In [3]:
import pandas as pd
import numpy as np
import os
os.environ['TF_CPP_MIN_LOG_LEVEL'] ='3'
import tensorflow as tf
import itertools

# Import models

In [4]:
import joblib
xgb_model = joblib.load('./Models/XGBoost_model.joblib')
xgb_mc_model = joblib.load('./Models/XGBoost_manual_cat_model.joblib')
grb_model = joblib.load('./Models/GRBoost_model.joblib')
lm_model = joblib.load('./Models/LM_model.joblib')
rf_model = joblib.load('./Models/RF_model.joblib')
svr_model = joblib.load('./Models/SVR_model.joblib')
sk_voting_model = joblib.load('./Models/SklearnVoting_model.joblib')
tf_model = tf.keras.models.load_model("./Models/tf_model")

# Data preparation

## Import data with outliers (>= 90 percentile) removed in preprocessing

In [5]:
data = pd.read_csv('../Data/LT_DU_data_for_ML.csv')
data.head()

Unnamed: 0,nace,esize_class,gender,age_class,lpk,education,experience,target
0,C,1_49,M,40-49,p721,G2,13,8.2
1,C,1_49,F,40-49,p334,G2,0,2.51
2,M,50_249,F,40-49,p522,G2,18,2.19
3,M,50_249,F,40-49,p522,G2,12,2.19
4,M,50_249,F,14-29,p522,G2,0,2.19


## Unique categorical feature values

In [8]:
nace = np.sort(data['nace'].unique())
gender = data['gender'].unique()
esize_class = np.array(['1_49', '50_249','GT_250'], dtype=object)
age_class = np.array(['14-29','30-39', '40-49', '50-59','60+'], dtype=object)
education = np.array([ 'G1', 'G2', 'G3', 'G4'], dtype=object)
lpk = np.sort(data['lpk'].unique())

# Functions to create datasets and apply models

In [10]:
def combination_of_feature_values(nace=nace,
                                esize_class=esize_class,
                                gender=gender,
                                age_class=age_class,
                                lpk=lpk,
                                education=education,
                                experience=[3]):

    """ 
    Inputs should be lists, even if single value is provided e.g [3] for experience
    """

    combination = []
    for t in itertools.product(*[nace, esize_class, gender, age_class, lpk, education, experience]):
        combination.append(t)

    df = pd.DataFrame(combination, columns=['nace', 'esize_class', 'gender', 'age_class', 'lpk', 'education', 'experience'])
    return df

In [11]:
def df_to_dataset(data, shuffle=False, batch_size=256):
  """
  Create TensorFlow dataset from Pandas data frame.
  """
  df = data
  df = {key: value.to_numpy()[:,tf.newaxis] for key, value in data.items()}
  ds = tf.data.Dataset.from_tensor_slices((dict(df)))
  if shuffle:
    ds = ds.shuffle(buffer_size=len(data))
  ds = ds.batch(batch_size)
  ds = ds.prefetch(batch_size)
  return ds

def apply_models(data): 
  df_ml = data.copy()
  
  df_ml['xgb'] = xgb_model.predict(data)
  df_ml['xgb_mc'] = xgb_mc_model.predict(data)
  df_ml['grb'] = grb_model.predict(data)
  df_ml['rf'] = rf_model.predict(data)
  df_ml['lm'] = lm_model.predict(data)
  df_ml['svr'] = svr_model.predict(data)
  df_ml['voting'] = sk_voting_model.predict(data)

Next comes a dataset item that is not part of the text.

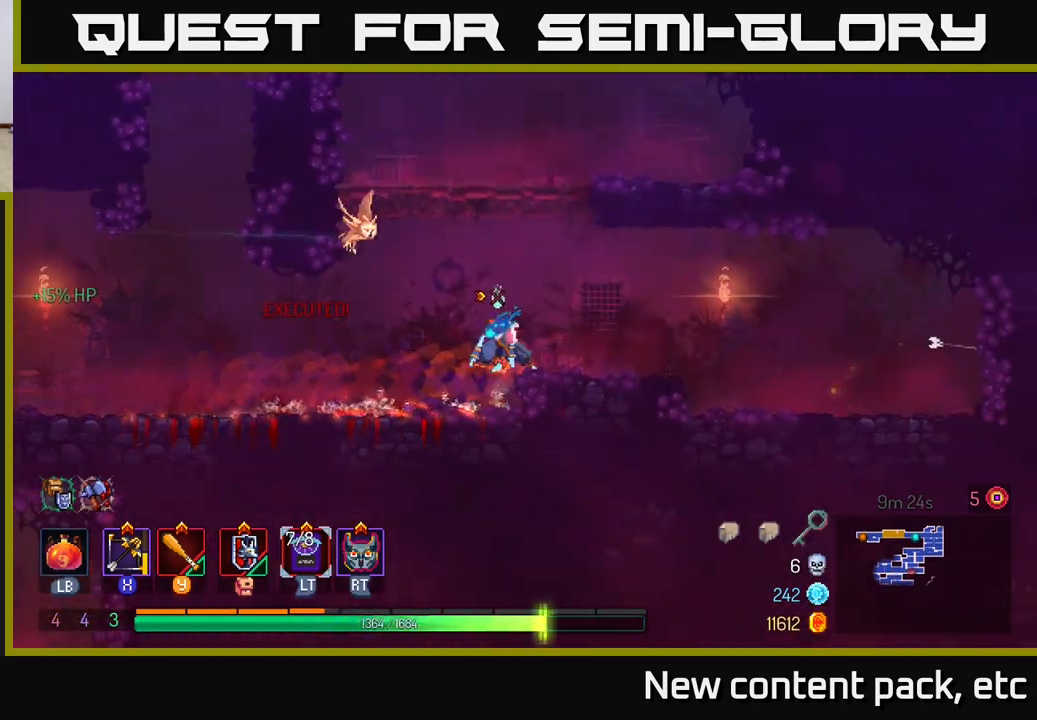
{"buttons": [], "left_stick": "left", "right_stick": "center", "events": [[17, "left_stick", "left"]]}
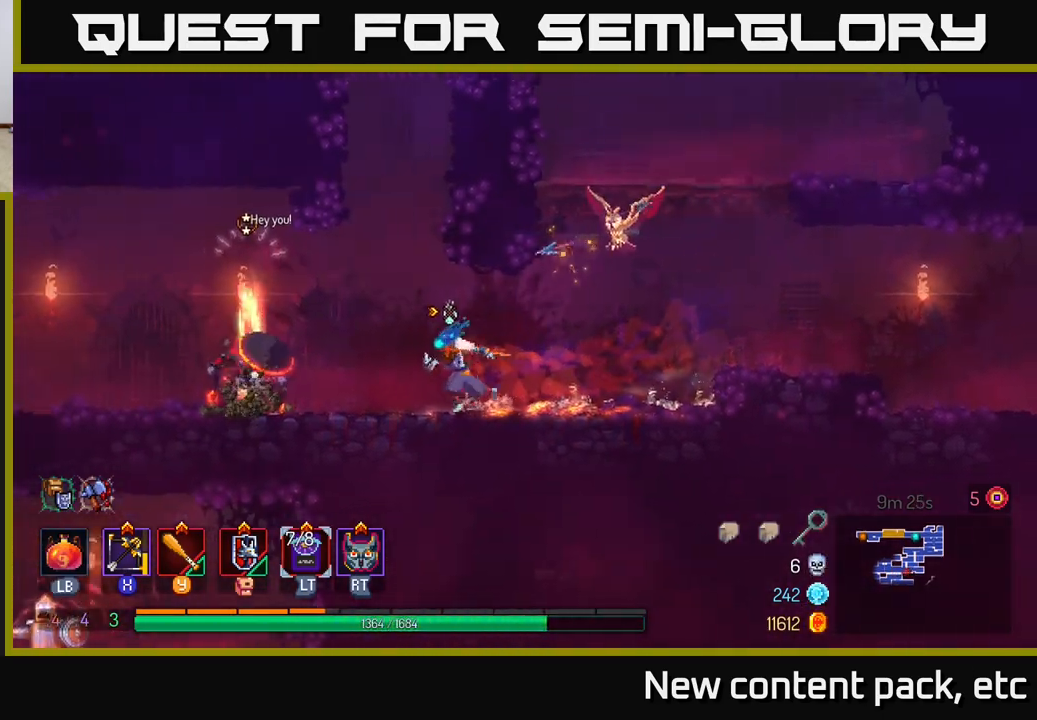
{"buttons": [], "left_stick": "down-left", "right_stick": "center", "events": [[50, "left_stick", "center"], [133, "X", "down"], [200, "left_stick", "down-left"], [217, "X", "up"]]}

  df_tf = df_to_dataset(data.copy(),  shuffle=False, batch_size=256)
  df_ml['tf'] = tf_model.predict(df_tf)
  
  df_ml_long = pd.melt(
                    df_ml,
                    id_vars=['nace', 'esize_class', 'gender', 'age_class', 'lpk', 'education', 'experience'],
                    var_name='model'
                    )
  return df_ml, df_ml_long

In [69]:
df = combination_of_feature_values(experience=[0, 1, 3, 5, 10, 20])

In [70]:
""" df_ml, df_ml_long = apply_models(df)
df_ml_long.to_csv('../Data/LT_DU_all_feature_combinations_all_model_predictions.csv', index=False) """

df_ml columns: ['nace' 'esize_class' 'gender' 'age_class' 'lpk' 'education' 'experience'
 'xgb' 'xgb_mc' 'grb' 'rf' 'lm' 'svr' 'voting' 'tf']
df_ml_long columns: ['nace' 'esize_class' 'gender' 'age_class' 'lpk' 'education' 'experience'
 'model' 'value']


# !!! need to reduce file size /5. feather??? less experiance???